RECORDS SHOWN:
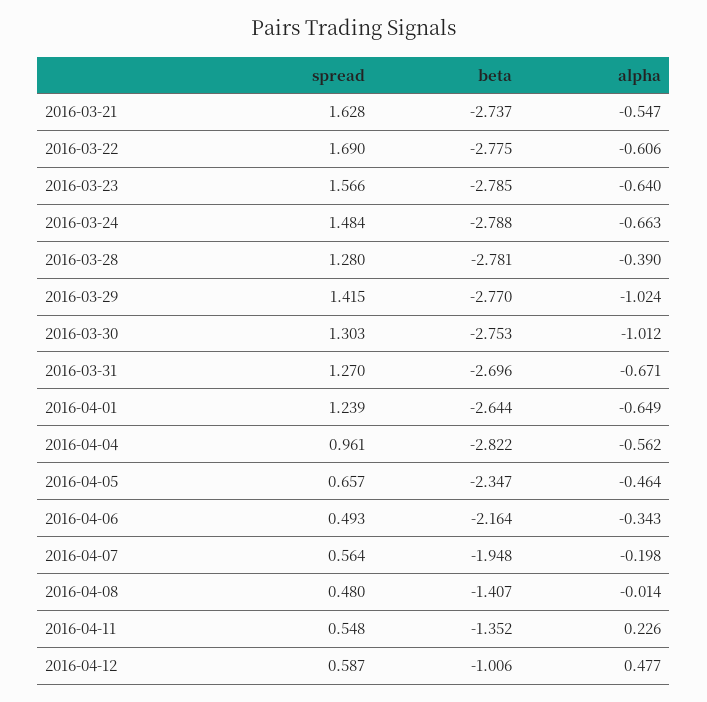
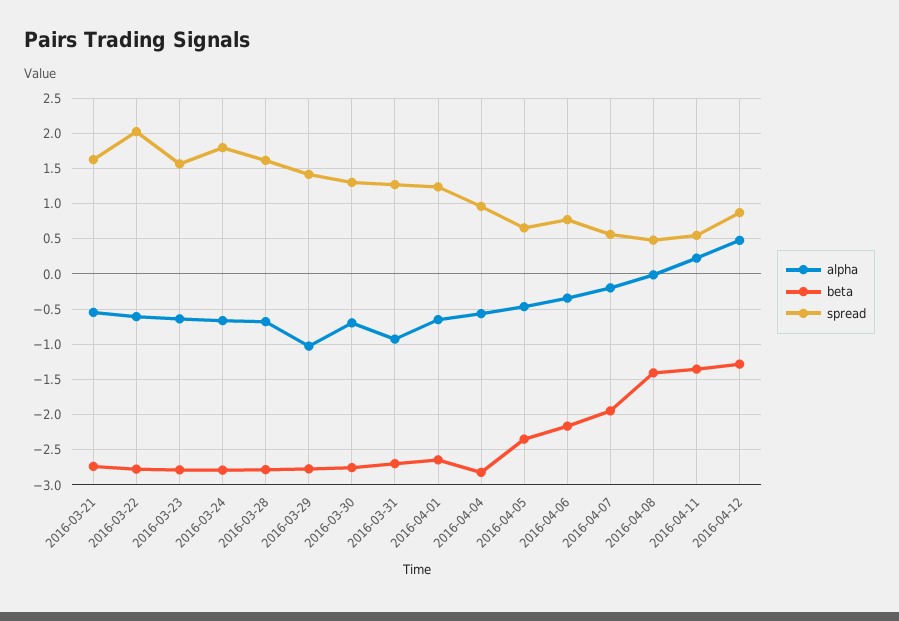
  {
    "spread": {
      "2016-03-21": 1.628,
-     "2016-03-22": 1.69,
+     "2016-03-22": 2,
      "2016-03-23": 1.566,
-     "2016-03-24": 1.484,
+     "2016-03-24": 1.8,
-     "2016-03-28": 1.28,
+     "2016-03-28": 1.6,
      "2016-03-29": 1.415,
      "2016-03-30": 1.303,
      "2016-03-31": 1.27,
      "2016-04-01": 1.239,
      "2016-04-04": 0.961,
      "2016-04-05": 0.657,
-     "2016-04-06": 0.493,
+     "2016-04-06": 0.8,
      "2016-04-07": 0.564,
      "2016-04-08": 0.48,
      "2016-04-11": 0.548,
-     "2016-04-12": 0.587
+     "2016-04-12": 0.9
    },
    "beta": {
      "2016-03-21": -2.737,
      "2016-03-22": -2.775,
      "2016-03-23": -2.785,
      "2016-03-24": -2.788,
      "2016-03-28": -2.781,
      "2016-03-29": -2.77,
      "2016-03-30": -2.753,
      "2016-03-31": -2.696,
      "2016-04-01": -2.644,
      "2016-04-04": -2.822,
      "2016-04-05": -2.347,
      "2016-04-06": -2.164,
      "2016-04-07": -1.948,
      "2016-04-08": -1.407,
      "2016-04-11": -1.352,
-     "2016-04-12": -1.006
+     "2016-04-12": -1.3
    },
    "alpha": {
      "2016-03-21": -0.547,
      "2016-03-22": -0.606,
      "2016-03-23": -0.64,
      "2016-03-24": -0.663,
-     "2016-03-28": -0.39,
+     "2016-03-28": -0.7,
      "2016-03-29": -1.024,
-     "2016-03-30": -1.012,
+     "2016-03-30": -0.7,
-     "2016-03-31": -0.671,
+     "2016-03-31": -0.9,
      "2016-04-01": -0.649,
      "2016-04-04": -0.562,
      "2016-04-05": -0.464,
      "2016-04-06": -0.343,
      "2016-04-07": -0.198,
      "2016-04-08": -0.014,
      "2016-04-11": 0.226,
      "2016-04-12": 0.477
    }
  }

WRITTEN TASK: Could you print all of the entries above exactly as written, minus the pictures?

RESULT OF THE EXERCISE:
  {
    "spread": {
      "2016-03-21": 1.628,
-     "2016-03-22": 1.69,
+     "2016-03-22": 2,
      "2016-03-23": 1.566,
-     "2016-03-24": 1.484,
+     "2016-03-24": 1.8,
-     "2016-03-28": 1.28,
+     "2016-03-28": 1.6,
      "2016-03-29": 1.415,
      "2016-03-30": 1.303,
      "2016-03-31": 1.27,
      "2016-04-01": 1.239,
      "2016-04-04": 0.961,
      "2016-04-05": 0.657,
-     "2016-04-06": 0.493,
+     "2016-04-06": 0.8,
      "2016-04-07": 0.564,
      "2016-04-08": 0.48,
      "2016-04-11": 0.548,
-     "2016-04-12": 0.587
+     "2016-04-12": 0.9
    },
    "beta": {
      "2016-03-21": -2.737,
      "2016-03-22": -2.775,
      "2016-03-23": -2.785,
      "2016-03-24": -2.788,
      "2016-03-28": -2.781,
      "2016-03-29": -2.77,
      "2016-03-30": -2.753,
      "2016-03-31": -2.696,
      "2016-04-01": -2.644,
      "2016-04-04": -2.822,
      "2016-04-05": -2.347,
      "2016-04-06": -2.164,
      "2016-04-07": -1.948,
      "2016-04-08": -1.407,
      "2016-04-11": -1.352,
-     "2016-04-12": -1.006
+     "2016-04-12": -1.3
    },
    "alpha": {
      "2016-03-21": -0.547,
      "2016-03-22": -0.606,
      "2016-03-23": -0.64,
      "2016-03-24": -0.663,
-     "2016-03-28": -0.39,
+     "2016-03-28": -0.7,
      "2016-03-29": -1.024,
-     "2016-03-30": -1.012,
+     "2016-03-30": -0.7,
-     "2016-03-31": -0.671,
+     "2016-03-31": -0.9,
      "2016-04-01": -0.649,
      "2016-04-04": -0.562,
      "2016-04-05": -0.464,
      "2016-04-06": -0.343,
      "2016-04-07": -0.198,
      "2016-04-08": -0.014,
      "2016-04-11": 0.226,
      "2016-04-12": 0.477
    }
  }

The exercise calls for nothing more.